This morning, I took my wife to our second Mass of this vacation week; and afterwards, we spent nearly an hour in a deep and emotional conversation about some of her struggles with Catholicism.
From what I gathered, there were two main issues at play. One was that she was brought up in a more charismatic megachurch-style setting that had some explicitly anti-Catholic leanings, and she's having a hard time shedding some of those pre-judgments.
She observed that she was raised with a more "fluid" understanding of worship, and so the Mass often seems "dry" and "rigid." And she feels a sense of guilt through our time there because, inwardly, she's judgmental toward what's going on, and knows she ought not to be.
The other issue is a sense of guilt over not knowing what's going on - even though, as I pointed out to her several times, she knows more than she thinks and seems to be following along quite well.
As a result of these two things, she says she finds it very difficult to "connect" with God through and in the Mass.
For my part in the conversation, I pointed out some of the ways in which our shared background talks a good game about leaps of faith, being still and knowing that God is God, etc.; and yet, when we're asked to apply that to what actually happens in church, we balk....
We're resistant of worship that involves real engagement in mystery; we're intolerant of times when something bigger than ourselves is really happening. And some of that resistance is born from prideful demands to stay in control.
I noted also that, whereas our backgrounds tend to privilege a character she termed "the loudmouth" (i.e., the very vocal and exuberant Christian), a healthy life of faith may very well not look like that: it may be more the widow with her two tiny coins and no fanfare.
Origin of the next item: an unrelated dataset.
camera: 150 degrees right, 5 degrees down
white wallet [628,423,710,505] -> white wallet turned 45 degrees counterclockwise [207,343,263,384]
After all, who's to say that a little old lady praying the rosary doesn't have more spiritual vibrancy than any dude leaping and jumping with joy (or whatever else) on a stage?
I also pointed out that our old stereotype of Catholics as passionless goers-through-the-motions gets blown up in many ways, one of which is the lives of the saints, who through two thousand years showed what serious and vibrant Catholic Christian devotion can be.
As far as the 'rigidity' of the Mass, I told her how freeing I find it, when my mind's spinning and it's hard to nail down words to say, to have such beautifully structured litanies - with my mouth I reply, "Lord, hear our prayer"; with my mind, "Yes, Lord, *that's* what I mean!"
And furthermore, when it's hard to 'connect,' what a beautiful thing it is to think that, in these prayers, a billion Catholics are praying for me - each doing some little part to hold me up and lend me strength, as I in my prayers pray also for them.
I talked a little also about how, in our day, it's easy to get bogged down by the paradox of choice, and to try to hunt for an 'ideal' church and our 'ideal' worship; but what liberty it is to just take the Church for what it is, where I find it.
After all, the first-century Ephesians (for instance) couldn't 'church shop': worship was just worship, church was just church, and they were 'stuck' with their real neighbors, with no self-segregation or (hopefully) factionalism.
And so there's something to be said for just taking the church as it is, not worrying about judging the spiritual quality of those around me, and doing my part to, hopefully, inspire the greater passion I'd like to see, starting with scrutinizing myself.
I pointed out, too, that if we could be dropped among those in the second century who were the grandchildren of the apostles' own converts, their worship would have looked a lot more like what we see at the Mass today than to a megachurch, however 'lively' it might be.